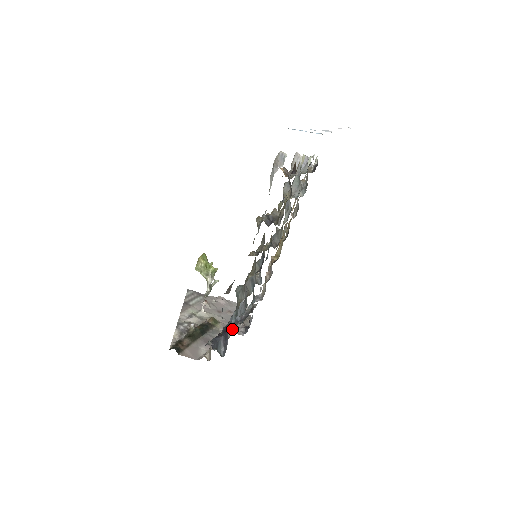
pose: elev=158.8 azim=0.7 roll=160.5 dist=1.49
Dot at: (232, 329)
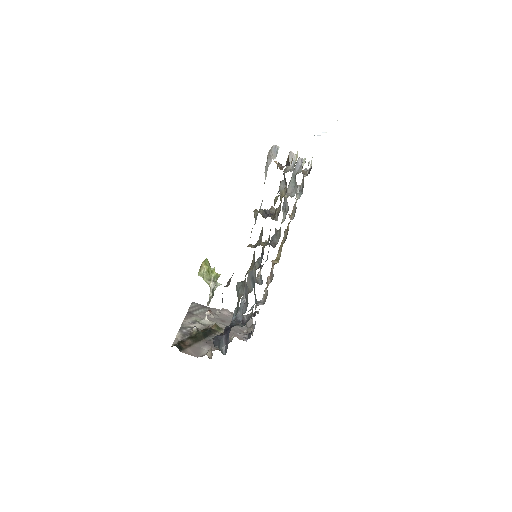
Dot at: (235, 335)
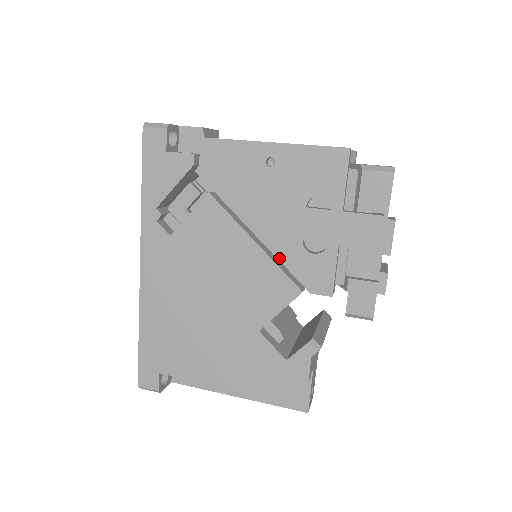
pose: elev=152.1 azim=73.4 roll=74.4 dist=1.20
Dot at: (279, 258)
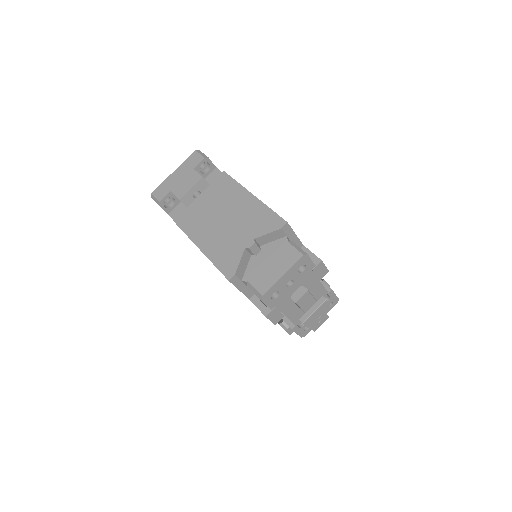
Dot at: occluded
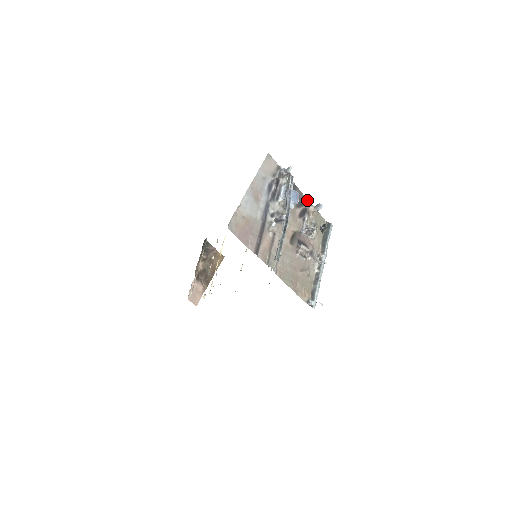
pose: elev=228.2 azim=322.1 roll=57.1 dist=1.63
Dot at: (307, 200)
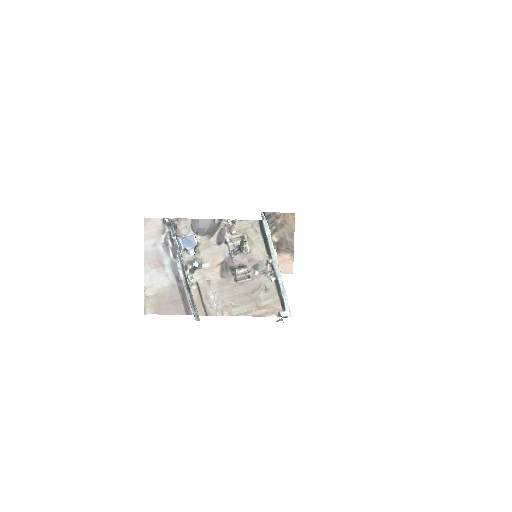
Dot at: (217, 221)
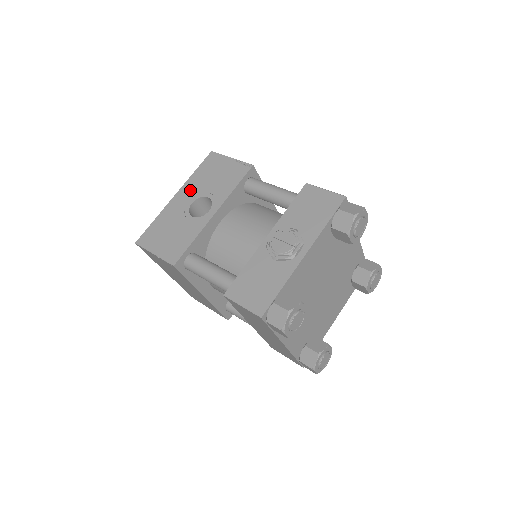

************

■ **Stated problem**
Please copy every line of text from all the items above word for word, leaving the pictures out of your answer.

■ **Full answer**
pose: elev=158.8 azim=0.7 roll=160.5 dist=1.49
Dot at: (232, 329)
Dot at: (235, 335)
pose: elev=152.1 azim=73.4 roll=74.4 dist=1.20
Dot at: (279, 258)
Dot at: occluded
pose: elev=228.2 azim=322.1 roll=57.1 dist=1.63
Dot at: (307, 200)
Dot at: (217, 221)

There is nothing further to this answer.